## Your instructions:
Skipping the images, transcribe each record below as it is.
==== Provided entries
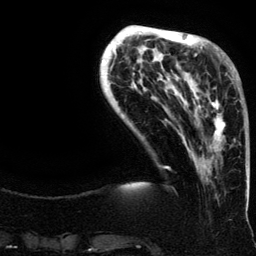
Breast MRI (dynamic contrast-enhanced), one axial slice; slice 36 of 134 in the series (ordered by position); cropped to one breast; dynamic contrast-enhanced series, time point 2 of 6 at this slice position (early post-contrast); 3 T; TE 4.2 ms, TR 7.9 ms; 1.2 mm slice thickness; 256 × 256 image matrix, field of view 200 × 200 mm. Female patient.
Structures marked on this image (semi-automatic segmentation, software-assisted and operator-edited):
- enhancing-tissue mask used for the functional tumour volume (all voxels passing the contrast-enhancement thresholds inside the analysis volume; usually the tumour): bounding box <188,62,236,160> (left, top, right, bottom; pixels)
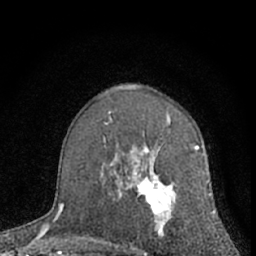
Breast MRI (dynamic contrast-enhanced), one axial slice; slice 41 of 66 in the series (ordered by position); cropped to one breast; dynamic contrast-enhanced series, time point 2 of 7 at this slice position (early post-contrast); 1.5 T; TE 3.1 ms, TR 6.3 ms; 256 × 256 image matrix. Female patient.
Structures marked on this image (semi-automatically segmented with operator editing):
- enhancing-tissue mask used for the functional tumour volume (all voxels passing the contrast-enhancement thresholds inside the analysis volume; usually the tumour): box from (x=112, y=145) to (x=210, y=255) px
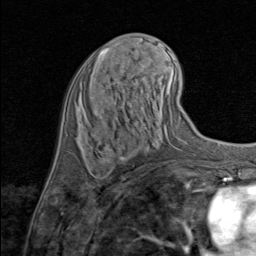
Breast MRI (dynamic contrast-enhanced), one axial slice. Slice 38 of 80 in the series (ordered by position). Cropped to one breast. Dynamic contrast-enhanced series, time point 2 of 8 at this slice position (early post-contrast). 1.5 T. TE 1.7 ms, TR 4.5 ms. 2 mm slice thickness. 256 × 256 image matrix, field of view 180 × 180 mm. Female patient.
Outlined on this slice (semi-automatic segmentation, software-assisted and operator-edited):
- enhancing-tissue mask used for the functional tumour volume (all voxels passing the contrast-enhancement thresholds inside the analysis volume; usually the tumour): bounding box <103,153,111,164> (left, top, right, bottom; pixels)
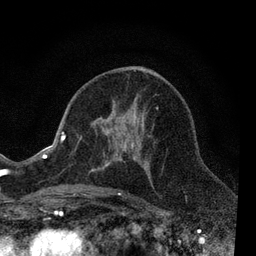
Breast MRI, one axial slice. Slice 37 of 80 in the series (ordered by position). Cropped to one breast. Dynamic contrast-enhanced series, time point 2 of 7 at this slice position (early post-contrast). 3 T. TE 2.2 ms, TR 5.5 ms. 256 × 256 image matrix. Female patient.
Annotated regions visible in this slice (semi-automatic segmentation, software-assisted and operator-edited):
- enhancing-tissue mask used for the functional tumour volume (all voxels passing the contrast-enhancement thresholds inside the analysis volume; usually the tumour): bounding box (x1, y1, x2, y2) in pixels: (76, 107, 158, 195)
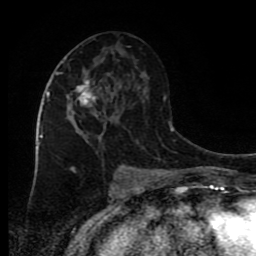
Breast MRI (dynamic contrast-enhanced), one axial slice. Position 41 of 80 along the scan axis. Cropped to one breast. Dynamic contrast-enhanced series, time point 2 of 9 at this slice position (early post-contrast). 1.5 T. TE 4.2 ms, TR 7 ms. 2 mm slice thickness. 256 × 256 image matrix. Female patient.
Structures marked on this image (semi-automatically segmented with operator editing):
- enhancing-tissue mask used for the functional tumour volume (all voxels passing the contrast-enhancement thresholds inside the analysis volume; usually the tumour): bounding box (x1, y1, x2, y2) in pixels: (46, 80, 101, 144)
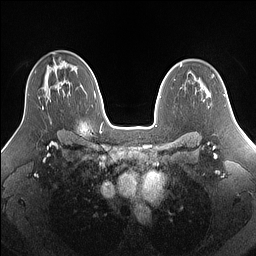
Breast MRI (dynamic contrast-enhanced), one axial slice. Slice 96 of 160 in the series (ordered by position). Dynamic contrast-enhanced series, time point 2 of 7 at this slice position (early post-contrast). 1.5 T. TE 1.4 ms, TR 5 ms. 1.25 mm slice thickness. 256 × 256 image matrix, field of view 340 × 340 mm. Female patient.
Outlined on this slice (semi-automatically segmented with operator editing):
- enhancing-tissue mask used for the functional tumour volume (all voxels passing the contrast-enhancement thresholds inside the analysis volume; usually the tumour): box from (x=42, y=106) to (x=44, y=110) px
========
## Written solution:
Breast MRI (dynamic contrast-enhanced), one axial slice; slice 36 of 134 in the series (ordered by position); cropped to one breast; dynamic contrast-enhanced series, time point 2 of 6 at this slice position (early post-contrast); 3 T; TE 4.2 ms, TR 7.9 ms; 1.2 mm slice thickness; 256 × 256 image matrix, field of view 200 × 200 mm. Female patient.
Structures marked on this image (semi-automatic segmentation, software-assisted and operator-edited):
- enhancing-tissue mask used for the functional tumour volume (all voxels passing the contrast-enhancement thresholds inside the analysis volume; usually the tumour): bounding box <188,62,236,160> (left, top, right, bottom; pixels)
Breast MRI (dynamic contrast-enhanced), one axial slice; slice 41 of 66 in the series (ordered by position); cropped to one breast; dynamic contrast-enhanced series, time point 2 of 7 at this slice position (early post-contrast); 1.5 T; TE 3.1 ms, TR 6.3 ms; 256 × 256 image matrix. Female patient.
Structures marked on this image (semi-automatically segmented with operator editing):
- enhancing-tissue mask used for the functional tumour volume (all voxels passing the contrast-enhancement thresholds inside the analysis volume; usually the tumour): box from (x=112, y=145) to (x=210, y=255) px
Breast MRI (dynamic contrast-enhanced), one axial slice. Slice 38 of 80 in the series (ordered by position). Cropped to one breast. Dynamic contrast-enhanced series, time point 2 of 8 at this slice position (early post-contrast). 1.5 T. TE 1.7 ms, TR 4.5 ms. 2 mm slice thickness. 256 × 256 image matrix, field of view 180 × 180 mm. Female patient.
Outlined on this slice (semi-automatic segmentation, software-assisted and operator-edited):
- enhancing-tissue mask used for the functional tumour volume (all voxels passing the contrast-enhancement thresholds inside the analysis volume; usually the tumour): bounding box <103,153,111,164> (left, top, right, bottom; pixels)
Breast MRI, one axial slice. Slice 37 of 80 in the series (ordered by position). Cropped to one breast. Dynamic contrast-enhanced series, time point 2 of 7 at this slice position (early post-contrast). 3 T. TE 2.2 ms, TR 5.5 ms. 256 × 256 image matrix. Female patient.
Annotated regions visible in this slice (semi-automatic segmentation, software-assisted and operator-edited):
- enhancing-tissue mask used for the functional tumour volume (all voxels passing the contrast-enhancement thresholds inside the analysis volume; usually the tumour): bounding box (x1, y1, x2, y2) in pixels: (76, 107, 158, 195)
Breast MRI (dynamic contrast-enhanced), one axial slice. Position 41 of 80 along the scan axis. Cropped to one breast. Dynamic contrast-enhanced series, time point 2 of 9 at this slice position (early post-contrast). 1.5 T. TE 4.2 ms, TR 7 ms. 2 mm slice thickness. 256 × 256 image matrix. Female patient.
Structures marked on this image (semi-automatically segmented with operator editing):
- enhancing-tissue mask used for the functional tumour volume (all voxels passing the contrast-enhancement thresholds inside the analysis volume; usually the tumour): bounding box (x1, y1, x2, y2) in pixels: (46, 80, 101, 144)
Breast MRI (dynamic contrast-enhanced), one axial slice. Slice 96 of 160 in the series (ordered by position). Dynamic contrast-enhanced series, time point 2 of 7 at this slice position (early post-contrast). 1.5 T. TE 1.4 ms, TR 5 ms. 1.25 mm slice thickness. 256 × 256 image matrix, field of view 340 × 340 mm. Female patient.
Outlined on this slice (semi-automatically segmented with operator editing):
- enhancing-tissue mask used for the functional tumour volume (all voxels passing the contrast-enhancement thresholds inside the analysis volume; usually the tumour): box from (x=42, y=106) to (x=44, y=110) px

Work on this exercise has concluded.